Conversation

Contextualized Query Rewriting

Dataset com.github.aagohary.canard

datamaestro.data.ml.Supervised

Question-in-context rewriting

Tags: query, context, conversation

Tasks: query rewriting

External link: https://sites.google.com/view/qanta/projects/canard

CANARD is a dataset for question-in-context rewriting that consists of questions each given in a dialog context together with a context-independent rewriting of the question. The context of each question is the dialog utterances that precede the question. CANARD can be used to evaluate question rewriting models that handle important linguistic phenomena such as co-reference and ellipsis resolution.

Each dataset is an instance of :class:datamaestro_text.data.conversation.CanardDataset

Dataset com.github.prdwb.orconvqa.preprocessed

datamaestro.data.ml.Supervised

Open-Retrieval Conversational Question Answering datasets

Tags: query, context, conversation

Tasks: query rewriting

External link: https://github.com/prdwb/orconvqa-release

OrConvQA is an aggregation of three existing datasets:

  1. the QuAC dataset that offers information-seeking conversations,

  2. the CANARD dataset that consists of context-independent rewrites of QuAC questions, and

  3. the Wikipedia corpus that serves as the knowledge source of answering questions.
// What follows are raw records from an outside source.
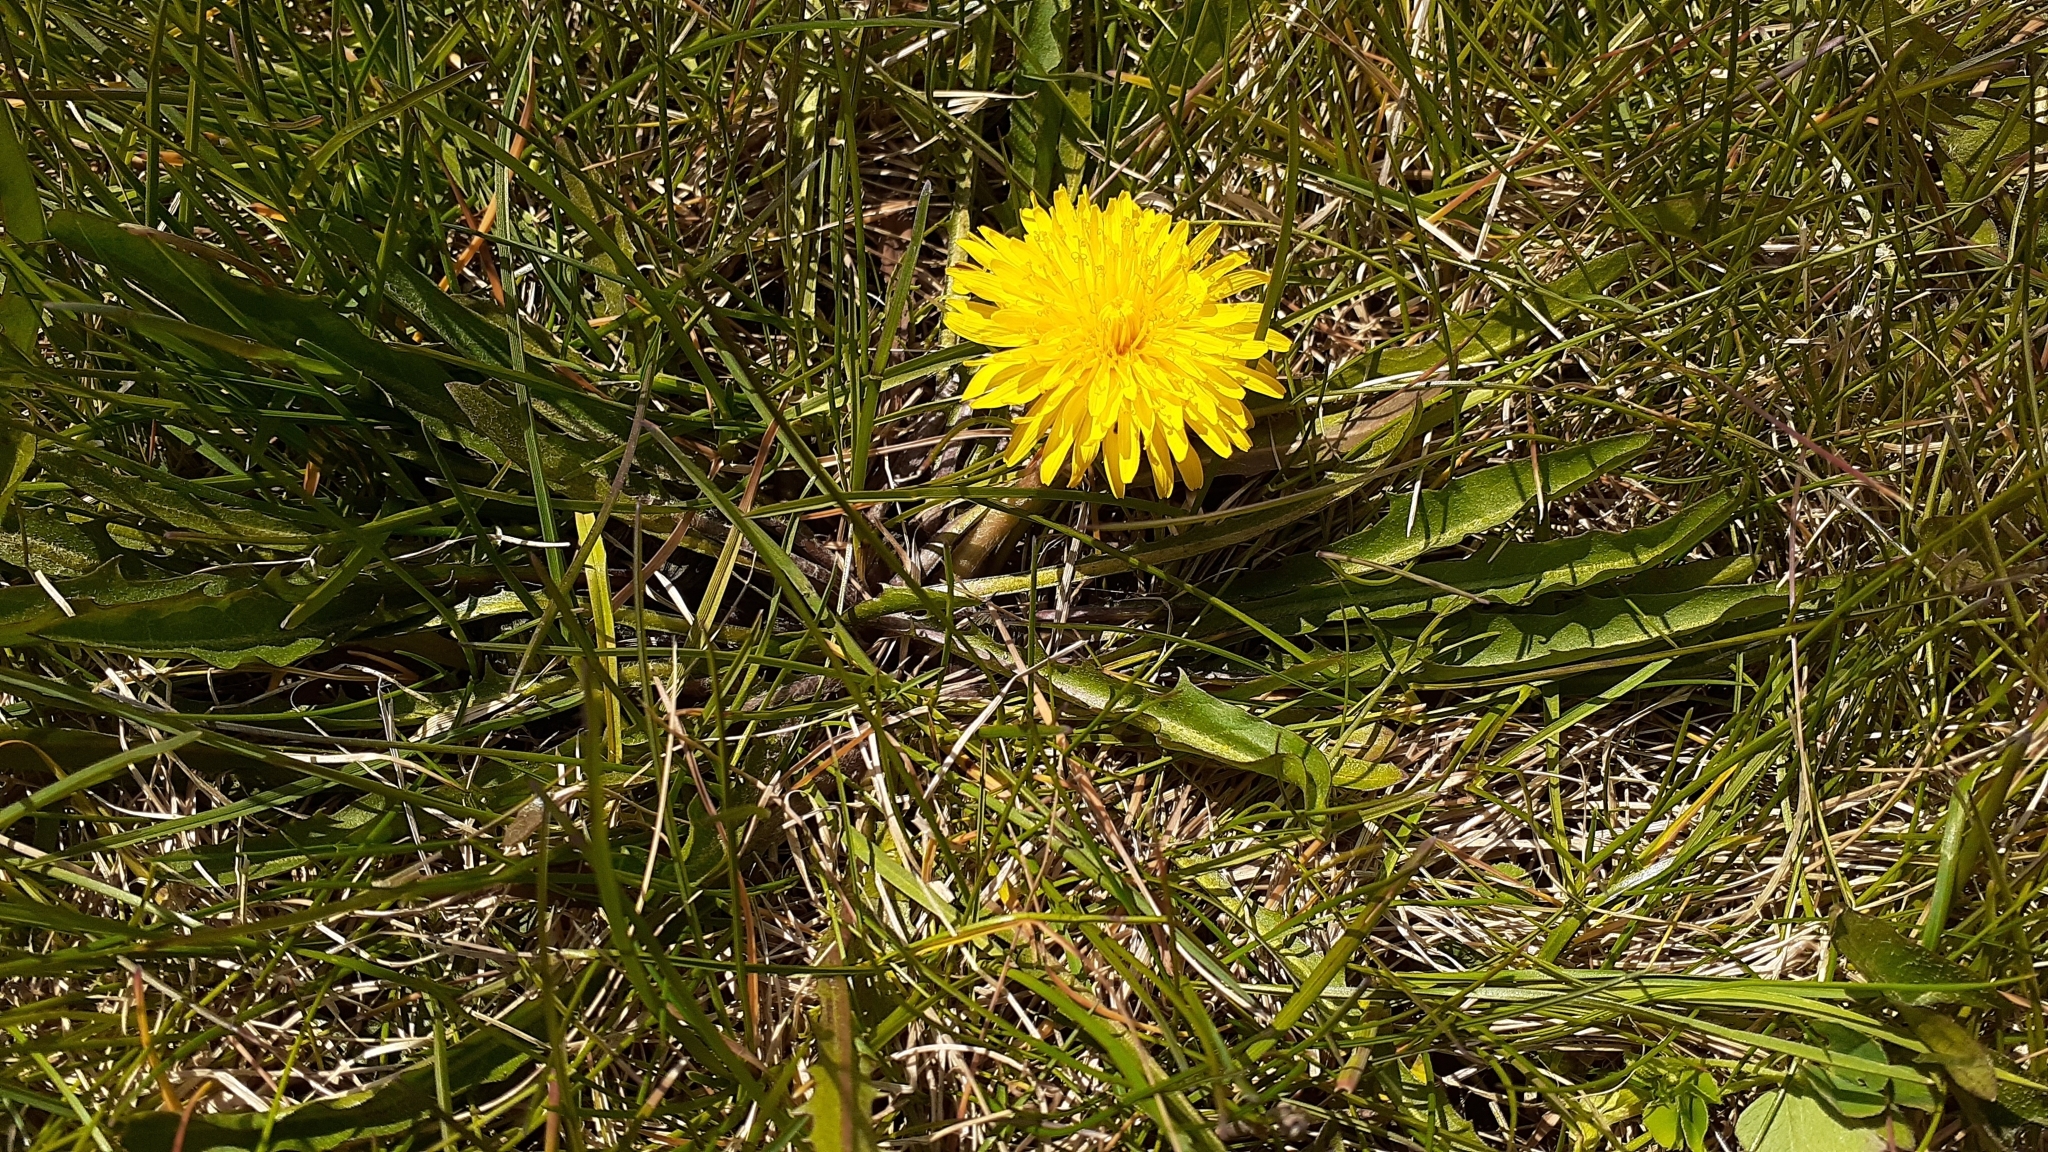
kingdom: Plantae
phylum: Tracheophyta
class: Magnoliopsida
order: Asterales
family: Asteraceae
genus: Taraxacum
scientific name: Taraxacum palustre
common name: Marsh dandelion
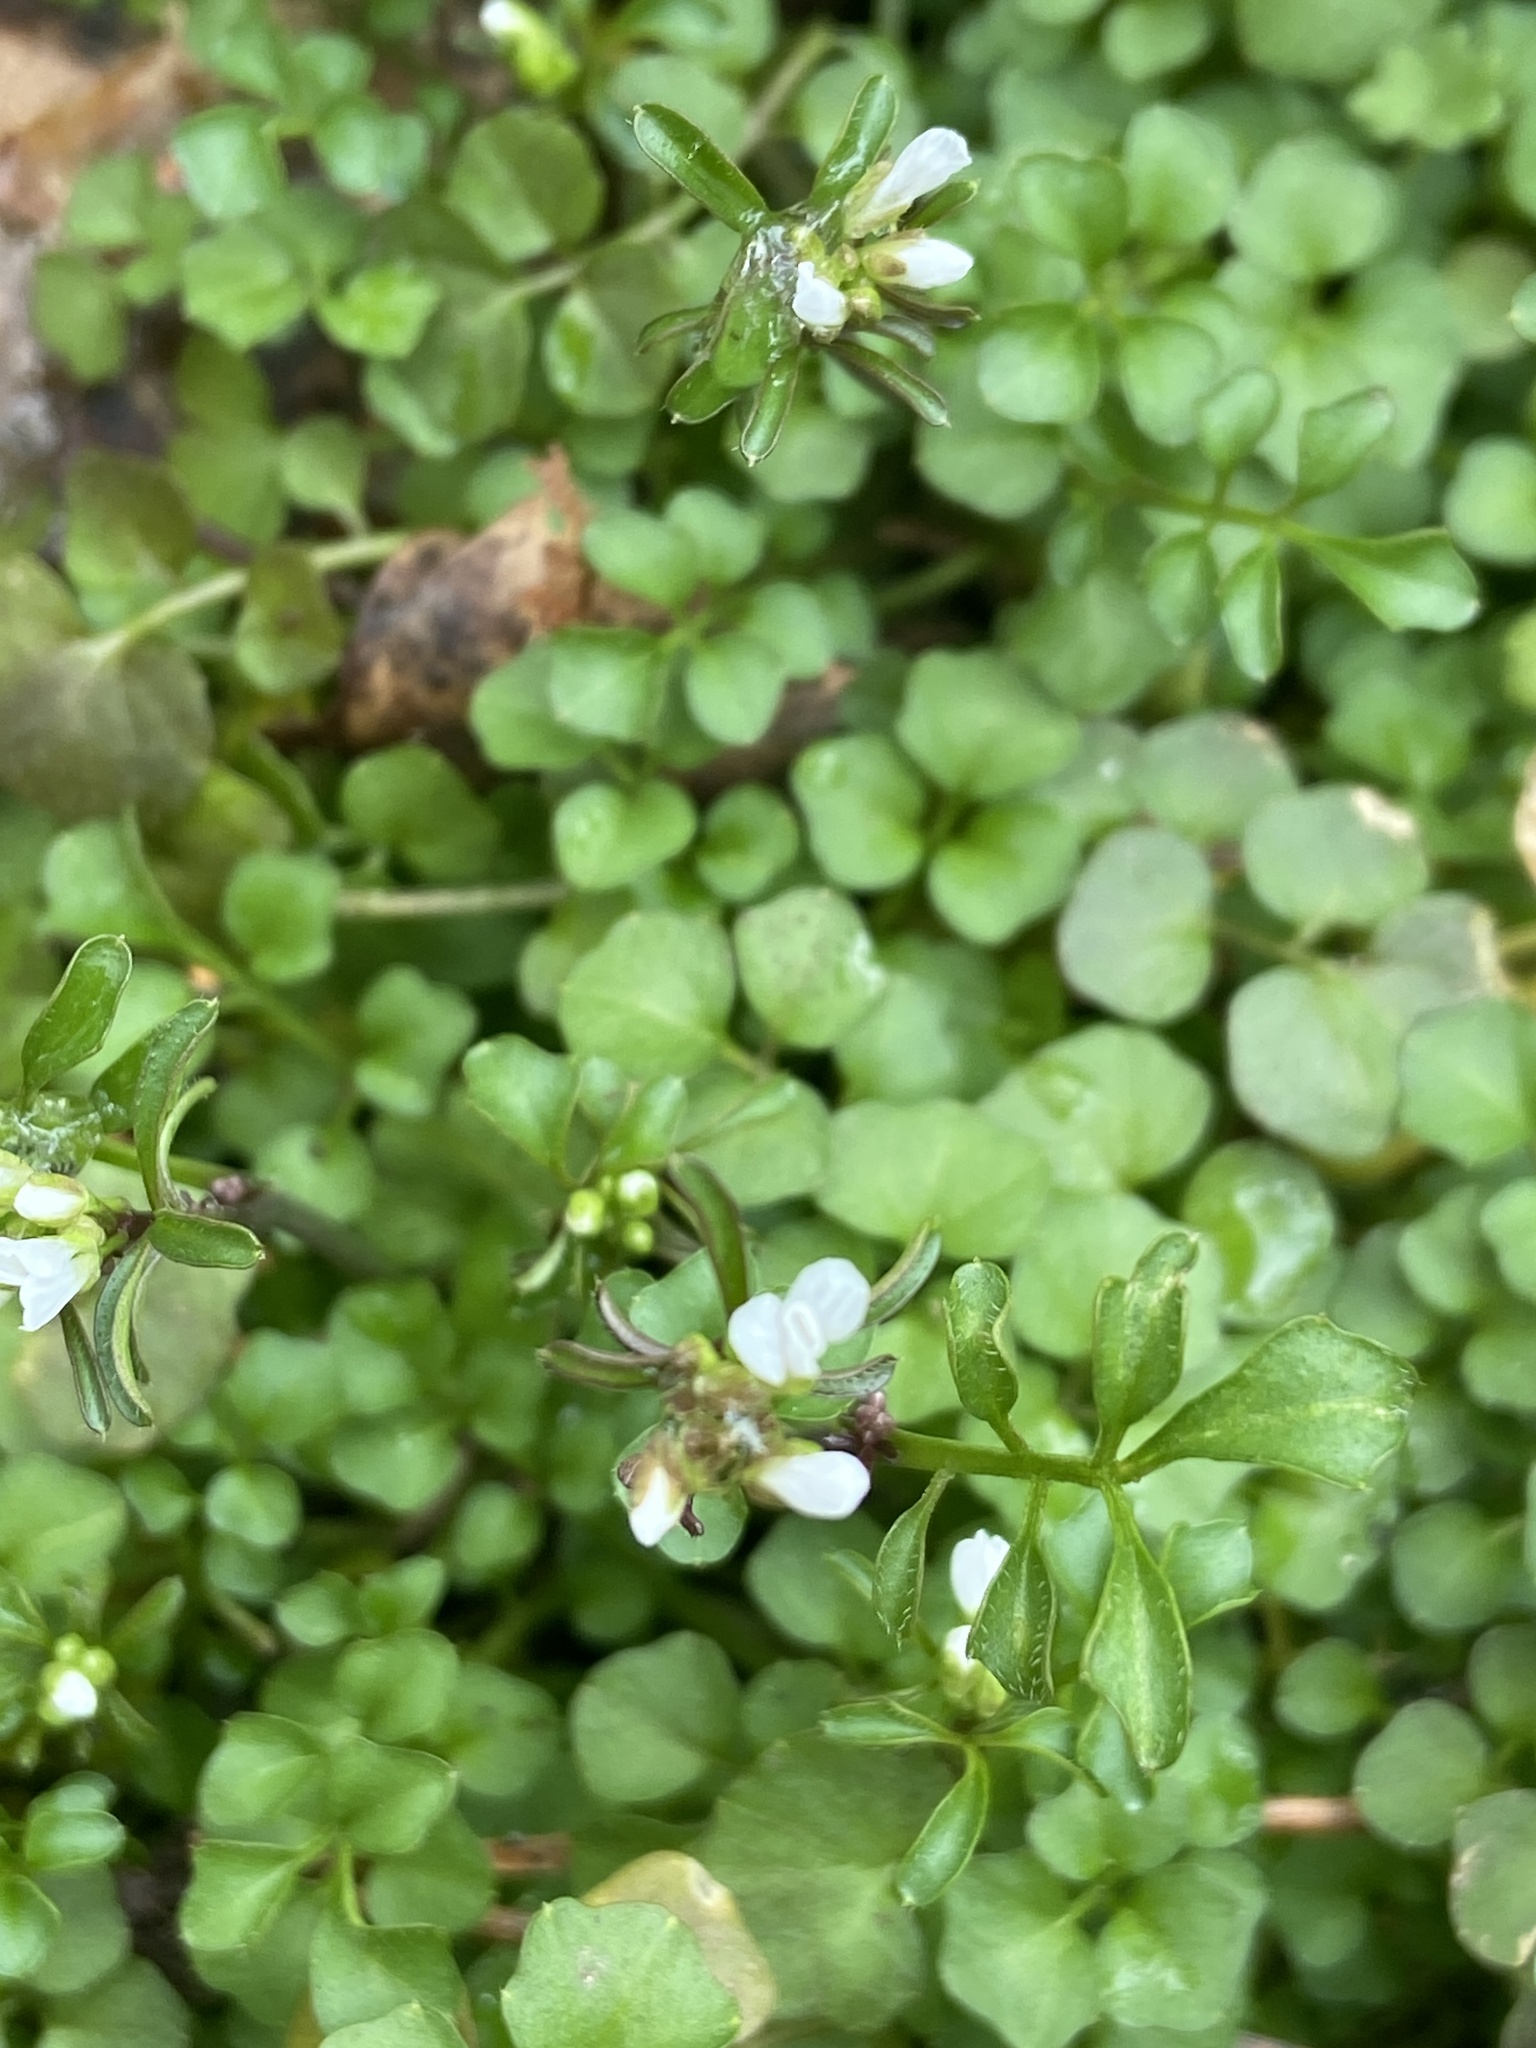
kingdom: Plantae
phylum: Tracheophyta
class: Magnoliopsida
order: Brassicales
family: Brassicaceae
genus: Cardamine
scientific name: Cardamine hirsuta
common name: Hairy bittercress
Each dataset is an instance of :class:datamaestro_text.data.conversation.OrConvQADataset

Dataset com.github.prdwb.orconvqa.passages

datamaestro_text.data.ir.stores.OrConvQADocumentStore

orConvQA wikipedia files

External link: https://github.com/prdwb/orconvqa-release

OrConvQA is an aggregation of three existing datasets:

  1. the QuAC dataset that offers information-seeking conversations,

  2. the CANARD dataset that consists of context-independent rewrites of QuAC questions, and

  3. the Wikipedia corpus that serves as the knowledge source of answering questions.